Nonetheless, while NSQL-Llama-2-7b has made significant strides, we have also come across certain challenges. Specifically, the model encounters difficulties in understanding calculations involving date-related columns, an important query type in business analytics for trend analysis (see example 5 in Table 2). To overcome this limitation, we plan to improve the model's performance by including more date-related query examples in the finetuning dataset.
Furthermore, as emphasized in our previous blog, there are instances where NSQL models may require domain-specific information to generate precise queries (illustrated by examples 6 and 7 in Table 2). To address this issue and enhance the model's understanding of domain knowledge and business semantics, we offer finetuning on domain-specific data to our customers, as this is a critical step in gaining organizational insights in each distinct domain.
Summary
With the release of the NSQL-Llama-2-7b model, we invite data practitioners and AI enthusiasts to join us in shaping the future of AI-driven analytics. You can access NSQL-Llama-2-7b, along with weights, by visiting Hugging Face here or by trying out one of our example notebooks here. Together, we can continue to bridge the divide between cutting-edge AI capabilities and accessible, enterprise-owned models, fostering innovation and driving the data ecosystem forward. At Numbers Station, we are dedicated to driving positive change in the AI landscape, and we look forward to the impact of this next step in our journey.
If you are interested in bringing the power of NSQL-Llama-2-7b and related analytics FMs to your enterprise in a personalized manner, see more at https://www.numbersstation.ai.
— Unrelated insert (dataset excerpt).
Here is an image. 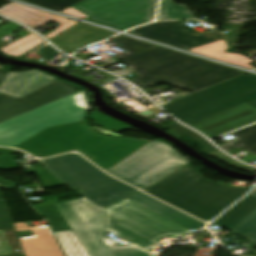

Join us on this exciting journey of transforming the world of data analytics and decision-making.
1. The execution accuracy did not improve due to case sensitivity in the emitted SQL (e.g. the model emits “California” when the query requires “california”). We plan to address this issue in future releases. Regardless, the exact match accuracy provides a more accurate representation of the model's overall improvement.